◆ **Task to complete**: Can you pull out each line of the data below that includes the word "Conditions"?
-------- Extracted entries --------
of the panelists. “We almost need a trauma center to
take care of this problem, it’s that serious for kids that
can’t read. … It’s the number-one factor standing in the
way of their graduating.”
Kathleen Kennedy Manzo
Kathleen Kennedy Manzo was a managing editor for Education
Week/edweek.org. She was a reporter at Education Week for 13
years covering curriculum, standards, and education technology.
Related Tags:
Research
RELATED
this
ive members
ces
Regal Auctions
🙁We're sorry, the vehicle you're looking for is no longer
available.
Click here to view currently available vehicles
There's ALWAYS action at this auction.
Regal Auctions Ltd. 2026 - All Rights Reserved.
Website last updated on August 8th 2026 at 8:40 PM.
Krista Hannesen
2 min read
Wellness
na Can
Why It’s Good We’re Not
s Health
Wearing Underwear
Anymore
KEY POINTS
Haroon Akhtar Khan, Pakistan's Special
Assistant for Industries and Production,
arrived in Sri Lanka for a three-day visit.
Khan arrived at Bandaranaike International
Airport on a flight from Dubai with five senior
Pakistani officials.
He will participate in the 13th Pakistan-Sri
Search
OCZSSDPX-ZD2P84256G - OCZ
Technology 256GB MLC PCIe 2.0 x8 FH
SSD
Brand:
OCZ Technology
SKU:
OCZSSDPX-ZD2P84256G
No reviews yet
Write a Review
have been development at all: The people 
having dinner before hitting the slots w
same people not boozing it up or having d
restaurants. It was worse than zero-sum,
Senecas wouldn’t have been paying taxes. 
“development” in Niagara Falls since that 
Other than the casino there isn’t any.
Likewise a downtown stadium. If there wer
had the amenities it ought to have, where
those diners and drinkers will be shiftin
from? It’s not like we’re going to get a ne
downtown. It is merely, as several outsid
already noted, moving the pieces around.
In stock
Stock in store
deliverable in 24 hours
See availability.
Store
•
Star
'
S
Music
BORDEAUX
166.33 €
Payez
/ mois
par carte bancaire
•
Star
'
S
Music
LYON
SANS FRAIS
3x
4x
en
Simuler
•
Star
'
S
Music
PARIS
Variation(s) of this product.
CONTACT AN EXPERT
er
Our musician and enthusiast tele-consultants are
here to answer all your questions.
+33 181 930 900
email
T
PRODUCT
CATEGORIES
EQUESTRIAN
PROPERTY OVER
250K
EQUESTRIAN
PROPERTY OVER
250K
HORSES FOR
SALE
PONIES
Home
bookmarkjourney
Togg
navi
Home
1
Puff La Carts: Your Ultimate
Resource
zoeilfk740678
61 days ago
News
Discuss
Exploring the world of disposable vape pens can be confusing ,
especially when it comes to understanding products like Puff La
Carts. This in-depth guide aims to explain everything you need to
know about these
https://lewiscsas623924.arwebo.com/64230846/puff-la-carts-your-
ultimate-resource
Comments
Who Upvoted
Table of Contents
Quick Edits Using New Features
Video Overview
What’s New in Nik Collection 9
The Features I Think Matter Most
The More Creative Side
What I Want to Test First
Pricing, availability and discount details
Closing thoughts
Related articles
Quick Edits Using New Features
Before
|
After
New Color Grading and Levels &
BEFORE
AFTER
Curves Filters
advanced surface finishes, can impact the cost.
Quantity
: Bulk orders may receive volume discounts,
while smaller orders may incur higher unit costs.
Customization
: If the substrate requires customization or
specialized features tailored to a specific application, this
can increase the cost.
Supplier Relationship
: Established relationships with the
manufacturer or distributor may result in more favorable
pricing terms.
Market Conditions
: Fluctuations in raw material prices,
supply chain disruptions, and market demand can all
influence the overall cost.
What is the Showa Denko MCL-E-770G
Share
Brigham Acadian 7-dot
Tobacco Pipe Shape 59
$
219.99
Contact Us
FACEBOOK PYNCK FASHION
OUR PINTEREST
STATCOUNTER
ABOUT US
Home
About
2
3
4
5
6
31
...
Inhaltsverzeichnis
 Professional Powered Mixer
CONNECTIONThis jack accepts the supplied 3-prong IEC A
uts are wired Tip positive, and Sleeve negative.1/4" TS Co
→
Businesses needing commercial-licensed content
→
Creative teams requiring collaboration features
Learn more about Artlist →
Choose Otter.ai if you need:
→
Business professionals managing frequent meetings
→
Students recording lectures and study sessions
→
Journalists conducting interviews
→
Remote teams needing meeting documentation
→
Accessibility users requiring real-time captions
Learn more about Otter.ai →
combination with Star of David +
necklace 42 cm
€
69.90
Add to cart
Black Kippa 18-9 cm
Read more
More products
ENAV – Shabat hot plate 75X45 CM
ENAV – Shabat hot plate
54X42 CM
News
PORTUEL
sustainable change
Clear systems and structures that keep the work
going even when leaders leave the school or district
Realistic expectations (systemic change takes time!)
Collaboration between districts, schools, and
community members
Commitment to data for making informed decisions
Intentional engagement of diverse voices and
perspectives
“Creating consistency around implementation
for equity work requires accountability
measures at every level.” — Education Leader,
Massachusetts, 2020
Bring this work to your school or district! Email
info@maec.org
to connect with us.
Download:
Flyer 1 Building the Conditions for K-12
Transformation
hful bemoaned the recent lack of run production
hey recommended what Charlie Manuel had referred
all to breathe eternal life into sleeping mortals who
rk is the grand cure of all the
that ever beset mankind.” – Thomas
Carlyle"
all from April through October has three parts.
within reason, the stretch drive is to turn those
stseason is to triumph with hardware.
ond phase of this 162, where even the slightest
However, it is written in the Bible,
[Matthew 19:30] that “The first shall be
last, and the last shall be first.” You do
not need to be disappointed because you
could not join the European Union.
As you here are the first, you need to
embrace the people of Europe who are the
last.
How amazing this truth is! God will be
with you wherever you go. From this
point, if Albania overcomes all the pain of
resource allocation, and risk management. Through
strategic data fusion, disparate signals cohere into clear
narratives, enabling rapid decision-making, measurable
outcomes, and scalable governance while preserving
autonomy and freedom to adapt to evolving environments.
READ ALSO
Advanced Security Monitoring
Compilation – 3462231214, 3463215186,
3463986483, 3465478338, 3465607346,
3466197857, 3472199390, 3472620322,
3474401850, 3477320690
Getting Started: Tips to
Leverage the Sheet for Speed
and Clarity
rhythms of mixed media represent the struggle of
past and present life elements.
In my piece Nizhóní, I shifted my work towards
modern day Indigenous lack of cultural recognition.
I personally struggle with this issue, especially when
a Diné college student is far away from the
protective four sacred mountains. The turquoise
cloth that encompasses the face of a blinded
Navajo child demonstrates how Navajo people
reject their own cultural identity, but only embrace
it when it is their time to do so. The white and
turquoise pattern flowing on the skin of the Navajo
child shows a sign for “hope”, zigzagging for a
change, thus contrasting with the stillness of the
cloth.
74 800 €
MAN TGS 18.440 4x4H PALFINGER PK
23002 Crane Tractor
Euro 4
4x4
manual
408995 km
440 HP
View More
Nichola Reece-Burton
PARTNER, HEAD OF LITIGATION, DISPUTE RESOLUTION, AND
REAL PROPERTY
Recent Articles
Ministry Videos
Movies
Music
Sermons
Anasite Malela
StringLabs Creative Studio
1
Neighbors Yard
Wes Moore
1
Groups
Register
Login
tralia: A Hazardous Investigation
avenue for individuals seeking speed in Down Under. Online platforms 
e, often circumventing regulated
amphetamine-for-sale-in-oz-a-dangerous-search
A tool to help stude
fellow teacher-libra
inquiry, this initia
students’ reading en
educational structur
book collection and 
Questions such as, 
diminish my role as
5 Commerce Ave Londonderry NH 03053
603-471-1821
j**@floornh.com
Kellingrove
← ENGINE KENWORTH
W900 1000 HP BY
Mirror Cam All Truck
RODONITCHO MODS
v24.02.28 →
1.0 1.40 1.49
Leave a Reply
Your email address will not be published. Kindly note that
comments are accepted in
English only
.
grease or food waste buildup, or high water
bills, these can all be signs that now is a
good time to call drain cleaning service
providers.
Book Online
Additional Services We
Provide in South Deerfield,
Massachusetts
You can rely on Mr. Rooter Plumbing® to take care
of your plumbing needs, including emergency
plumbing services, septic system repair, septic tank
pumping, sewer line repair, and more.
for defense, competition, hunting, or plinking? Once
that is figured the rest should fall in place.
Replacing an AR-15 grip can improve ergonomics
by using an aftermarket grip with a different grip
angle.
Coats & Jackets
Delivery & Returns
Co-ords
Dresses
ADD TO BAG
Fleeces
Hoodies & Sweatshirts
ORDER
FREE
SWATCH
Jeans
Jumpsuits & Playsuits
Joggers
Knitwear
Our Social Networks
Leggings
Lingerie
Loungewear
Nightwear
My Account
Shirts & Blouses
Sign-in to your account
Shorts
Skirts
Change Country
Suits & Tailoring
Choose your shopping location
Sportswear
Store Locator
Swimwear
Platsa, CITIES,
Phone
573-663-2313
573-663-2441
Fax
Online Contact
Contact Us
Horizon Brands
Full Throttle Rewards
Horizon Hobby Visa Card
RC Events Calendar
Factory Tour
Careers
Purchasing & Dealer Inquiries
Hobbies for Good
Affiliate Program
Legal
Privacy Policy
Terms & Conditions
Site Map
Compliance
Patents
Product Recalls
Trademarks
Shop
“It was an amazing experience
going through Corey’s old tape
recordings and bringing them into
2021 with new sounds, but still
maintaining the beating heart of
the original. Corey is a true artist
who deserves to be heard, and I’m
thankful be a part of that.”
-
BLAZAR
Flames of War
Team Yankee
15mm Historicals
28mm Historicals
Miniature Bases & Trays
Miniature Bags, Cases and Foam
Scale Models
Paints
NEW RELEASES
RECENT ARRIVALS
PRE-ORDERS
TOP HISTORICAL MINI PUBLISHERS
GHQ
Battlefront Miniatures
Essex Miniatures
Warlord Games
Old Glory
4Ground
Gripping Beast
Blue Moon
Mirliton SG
--------
◆ **Answer to the problem**:
Market Conditions
Flyer 1 Building the Conditions for K-12
Terms & Conditions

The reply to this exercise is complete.